Sweeney believes CCS is the only cost-effective solution to the UK meeting the 2oC warming target by 2050, agreed at COP21 last year. He said no other solutions can be implemented in time to sufficiently reduce the current levels of CO2 currently being released.
Mike Thompson believes the UK government must be persuaded to renew its interest in CCS. He said CCS will be vital to its current decarbonisation strategy, and a new approach will be needed to deploy the technology.
Thompson said that splitting the cost of the problem between companies that capture, and those that can evacuate and store CO¬2 should be the new strategy. The programme for transportation and storage must be government led, as infrastructure changes of that magnitude will not happen naturally within industry.
He said, “There should be a single body to deal with the transport and storage risk. And create the opportunity for those running industrial facilities in capturing CO2, to pay a fee to have it taken away without having to manage the rest of the process.”
According to Thompson, a working model defining the scale of the problem, government investments to help build and run the required infrastructure, and a plan for future privatisation could be implemented by 2050, if the new strategy idea can passed for a revised edition of the fifth carbon budget, which is set to begin in 2028.

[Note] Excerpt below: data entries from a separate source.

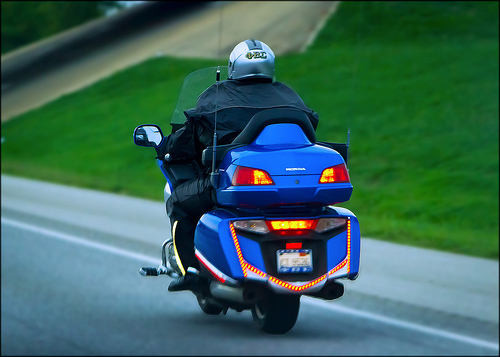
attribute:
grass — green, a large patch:
[0, 0, 498, 260]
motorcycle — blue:
[126, 107, 372, 337]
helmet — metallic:
[222, 37, 278, 75]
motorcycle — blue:
[150, 108, 379, 300]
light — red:
[242, 161, 270, 178]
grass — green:
[0, 3, 499, 287]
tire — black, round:
[239, 282, 306, 336]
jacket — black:
[148, 27, 356, 294]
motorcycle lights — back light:
[217, 158, 288, 201]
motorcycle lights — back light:
[308, 156, 368, 187]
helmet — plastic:
[222, 35, 282, 85]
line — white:
[6, 209, 127, 268]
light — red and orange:
[228, 165, 273, 185]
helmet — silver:
[188, 17, 309, 89]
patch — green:
[2, 1, 497, 259]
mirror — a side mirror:
[133, 125, 162, 147]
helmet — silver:
[227, 38, 275, 80]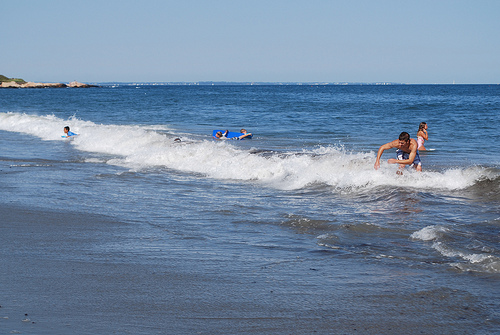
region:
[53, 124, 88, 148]
surfer in wave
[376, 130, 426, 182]
surfer in wave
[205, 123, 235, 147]
surfer in water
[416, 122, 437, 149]
swimmer in water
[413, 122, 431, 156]
girl in water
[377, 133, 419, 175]
boy in waves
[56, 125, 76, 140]
boy in waves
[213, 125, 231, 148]
person in waves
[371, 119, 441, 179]
people in waves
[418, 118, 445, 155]
surfer in water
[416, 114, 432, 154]
a young girl in the ocean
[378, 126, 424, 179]
a young man in the ocean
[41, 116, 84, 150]
a boy on a surf board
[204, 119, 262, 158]
a boy on a surf board in the ocean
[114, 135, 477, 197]
a white wave in the ocean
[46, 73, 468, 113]
a body of water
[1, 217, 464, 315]
a beach by the ocean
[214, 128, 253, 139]
a blue surf board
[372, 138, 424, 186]
a bent over in the water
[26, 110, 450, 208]
people in the water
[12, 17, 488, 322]
people in, over and behind wave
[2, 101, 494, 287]
long white wave close to shore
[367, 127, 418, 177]
man with bent elbows leaning over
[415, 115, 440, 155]
standing woman looking out to sea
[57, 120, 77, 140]
person in blue lying on surfboard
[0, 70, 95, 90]
low land jutting into ocean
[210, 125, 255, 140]
person sideways on blue surfboard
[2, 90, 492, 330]
blue water with gray patches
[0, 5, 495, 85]
clear light-blue sky over land on far side of ocean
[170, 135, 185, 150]
dark curve of hair on top of wave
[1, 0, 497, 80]
blue of daytime sky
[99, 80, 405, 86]
strip of land on horizon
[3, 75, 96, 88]
land with rock jetty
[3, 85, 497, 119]
ripples on water surface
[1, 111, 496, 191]
white water of crashed wave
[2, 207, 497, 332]
wet sand on shore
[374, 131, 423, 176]
man bent over wave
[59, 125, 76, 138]
boy in blue riding wave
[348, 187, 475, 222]
reflection on water surface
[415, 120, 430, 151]
woman facing away from shore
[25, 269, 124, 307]
sand on the shore line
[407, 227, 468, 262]
tiny wave coming to shore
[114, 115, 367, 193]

Ward warned that delaying CCS for up two years could increase the overall cost by £1–2bn. He said saving £1bn this year is likely to increase the overall cost in CCS if it is revived, which he believes is likely to happen before 2020 due to the lack of other reduction strategies.
Ward said one of the main roadblocks for CCS to overcome is governments, and other funding sources are failing to invest because they believe CCS requires more R&D to become a widely-used technology. Ward believes that CCS technology is viable in its current state, and said any recommendations for more R&D on the technology would be a “distraction”.

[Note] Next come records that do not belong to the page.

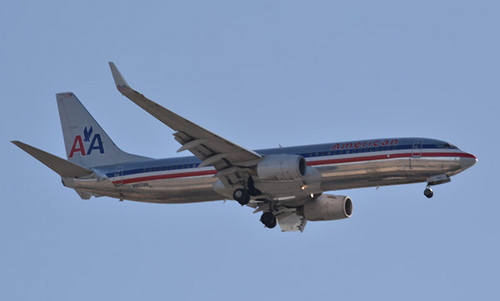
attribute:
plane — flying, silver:
[9, 60, 477, 230]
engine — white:
[255, 151, 310, 186]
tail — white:
[56, 96, 167, 188]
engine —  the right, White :
[280, 191, 369, 230]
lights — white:
[298, 183, 320, 200]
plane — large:
[33, 44, 498, 250]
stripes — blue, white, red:
[106, 145, 468, 185]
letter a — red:
[65, 132, 85, 159]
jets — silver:
[30, 41, 499, 246]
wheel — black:
[413, 180, 441, 200]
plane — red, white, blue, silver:
[31, 103, 398, 275]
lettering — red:
[66, 123, 107, 158]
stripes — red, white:
[104, 149, 474, 186]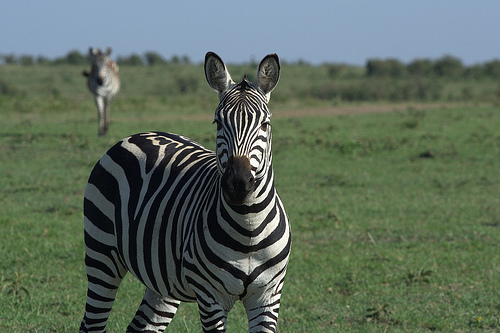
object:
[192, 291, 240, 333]
legs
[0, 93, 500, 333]
grass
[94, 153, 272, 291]
body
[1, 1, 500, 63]
sky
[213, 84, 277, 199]
face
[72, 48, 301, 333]
zebra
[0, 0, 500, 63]
clouds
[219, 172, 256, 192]
nose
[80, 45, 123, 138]
zebra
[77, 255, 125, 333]
back legs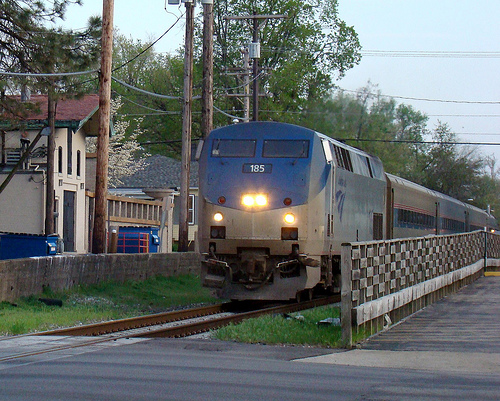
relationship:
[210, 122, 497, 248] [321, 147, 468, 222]
train carrying passengers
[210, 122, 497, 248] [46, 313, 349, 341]
train on tracks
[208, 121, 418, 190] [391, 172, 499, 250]
train pulling cars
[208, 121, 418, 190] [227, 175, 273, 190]
train has lights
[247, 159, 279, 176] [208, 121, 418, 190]
number on train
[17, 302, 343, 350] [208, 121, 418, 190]
grass next to train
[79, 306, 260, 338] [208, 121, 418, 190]
track under train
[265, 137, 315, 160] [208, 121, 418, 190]
window on train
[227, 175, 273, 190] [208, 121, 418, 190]
lights on train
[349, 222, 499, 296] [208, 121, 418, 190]
fence near train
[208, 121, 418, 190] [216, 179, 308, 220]
train has headlight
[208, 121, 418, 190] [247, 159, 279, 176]
train has number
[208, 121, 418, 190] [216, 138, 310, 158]
train has windshield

He said that the competition model used by the UK government was not the best strategy. He would have liked to have seen a collaborative model. “The parties that still want to be in CCS are not allowed to work together. The forcing of competition didn’t achieve the goal. The people who won were the people that didn’t participate.”
Taking questions from the audience, the panel was asked how CCS would be affected by potentially voting to leave the EU. Davey believes the UK must remain in the EU if CCS is to be revived, otherwise it would be unable to access CCS projects developing in other member countries as easily.
Davey also believes that EU initiatives to fund CCS demonstrators in Poland will help strengthen the case for CCS across the EU. He said political motivations in Poland are centred on mining operations. Demonstrating how CCS can reduce mining emissions can keep 90,000 miners in work longer, and would persuade other member states to follow suit.
When asked why the government pulled the funding four weeks before the preliminary evidence was available from the first stage of the competition, Maitland said, “It was an economic and opportunistic decision that would not have been affected by any evidence.”